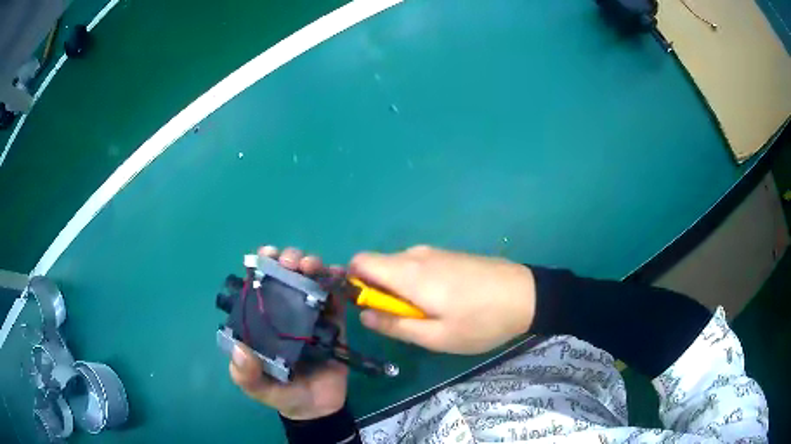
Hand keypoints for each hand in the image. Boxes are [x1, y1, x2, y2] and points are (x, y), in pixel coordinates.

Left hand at [229, 246, 348, 419]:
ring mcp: (312, 314)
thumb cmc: (282, 393)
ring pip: (311, 279)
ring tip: (311, 267)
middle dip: (289, 259)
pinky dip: (337, 279)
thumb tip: (240, 349)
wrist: (318, 408)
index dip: (263, 264)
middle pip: (287, 274)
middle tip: (292, 264)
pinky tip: (337, 273)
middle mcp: (286, 310)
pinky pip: (337, 297)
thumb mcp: (257, 388)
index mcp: (264, 319)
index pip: (260, 283)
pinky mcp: (335, 322)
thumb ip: (246, 375)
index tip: (267, 256)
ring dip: (312, 264)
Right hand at [351, 245, 535, 354]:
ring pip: (398, 268)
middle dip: (378, 293)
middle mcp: (415, 255)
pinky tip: (443, 303)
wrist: (527, 295)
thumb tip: (363, 315)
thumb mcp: (436, 337)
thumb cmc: (481, 321)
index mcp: (407, 272)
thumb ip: (395, 325)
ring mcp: (434, 253)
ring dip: (399, 292)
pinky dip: (416, 285)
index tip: (368, 308)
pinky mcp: (448, 256)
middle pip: (377, 266)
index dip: (353, 283)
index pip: (359, 261)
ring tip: (427, 316)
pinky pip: (417, 267)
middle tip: (403, 321)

Task instructions
Search the material above for the string "middle". Show every line that holds it.

Answer below
middle dip: (289, 259)
middle pip: (287, 274)
middle tip: (292, 264)
middle mcp: (286, 310)
middle dip: (378, 293)
middle mcp: (415, 255)
middle pip: (377, 266)
middle tip: (403, 321)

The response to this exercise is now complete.